The dispute over Iran's nuclear program is not about nuclear weapons, despite what the Bush administration and their media megaphones claim. Iran currently has 164 centrifuges refining uranium, but it would take 16,000 centrifuges to produce enough weapons-grade uranium for nuclear weapons.4 Furthermore, much of Iran's uranium deposits are contaminated with the element molybdenum, which Iran does not have the technology to remove, rendering it unusable for nuclear power. In fact, President Ahmadinejad's April announcement that Iran had joined the world's nuclear club was highly misleading -- it appears that the uranium used in the enrichment cycle was imported from China back in 1991 because of Iran's difficulties in purifying its own uranium.5 The enormous technical hurdles are why the U.S. National Intelligence Estimate has projected that Iran is at least ten years away from being able to produce nuclear weapons.6

At the heart of the crisis is the irreconcilable conflict of interest between the ruling classes of the U.S. and Iran over Iran's growing power in the Middle East and Central Asia. Iran's rulers have no choice but to develop a nuclear program to generate electricity because, if current consumption trends continue, Iran will become an oil importer within fifteen years,7 thereby depriving the Iranian government of its major source of income: oil exports. For America's rulers, curbing Iran's growing power is crucial if the U.S. is to retain unfettered dominance in the Middle East, which is the key to remaining top dog in the world's imperialist pecking order in the 21st century.

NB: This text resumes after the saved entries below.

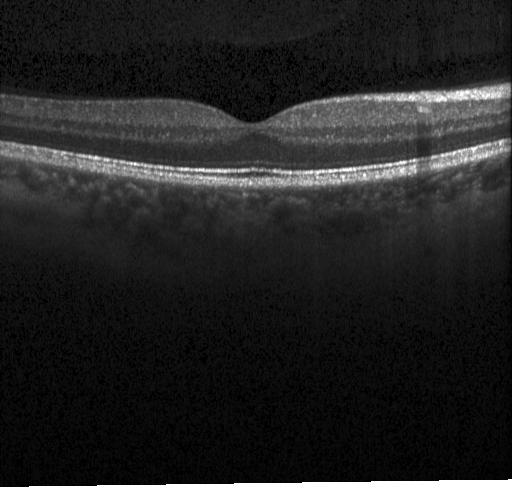

Instrument: Heidelberg Spectralis · through the macula · spectral-domain OCT · optical coherence tomography scan.
The scan shows no CNV, DME, or drusen.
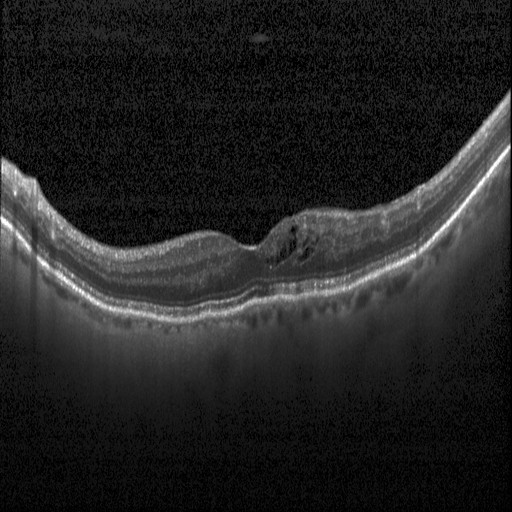
Retinal OCT cross-section — This B-scan demonstrates DME.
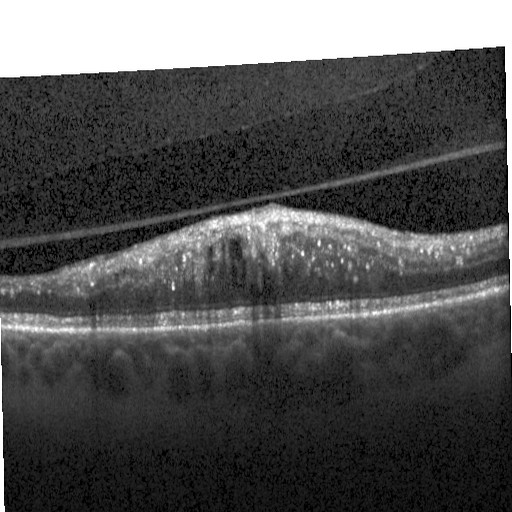 Optical coherence tomography B-scan, SD-OCT
Diabetic macular edema.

1 David Shelby, "Rice Gives Iran Weeks, Not Months, to Decide on Talks," Washington File, June 2, 2006.

2 See Pham Binh, "Background to the Crisis in North Korea" and "The North Korea Crisis: the Dragon Falters, the Eagle Steps In," December 14, 2005.

3 Sharon Smith, "Targeting Iraq: U.S. Hypocrisy and Media Lies," International Socialist Review 4, Spring 1998.

4 Eric Ruder, "The Nuclear Hypocrites: World's Biggest Nuclear Power Demands Disarmament by Iran," Socialist Worker, May 12, 2006. For more on the technical difficulties that Iran's nuclear program is facing, see Jeffrey Lewis, "Iran and the Bomb: How Close Is Iran?" ArmsControlWonk.com, January 19, 2006.

5 Jonathan Marcus, "Iran Enrichment: a Chinese Puzzle?" BBC News, May 18, 2006.

6 Ruder, op. cit.

7 Pham Binh, "The Coming War with Iran," MRZine, April 22, 2006.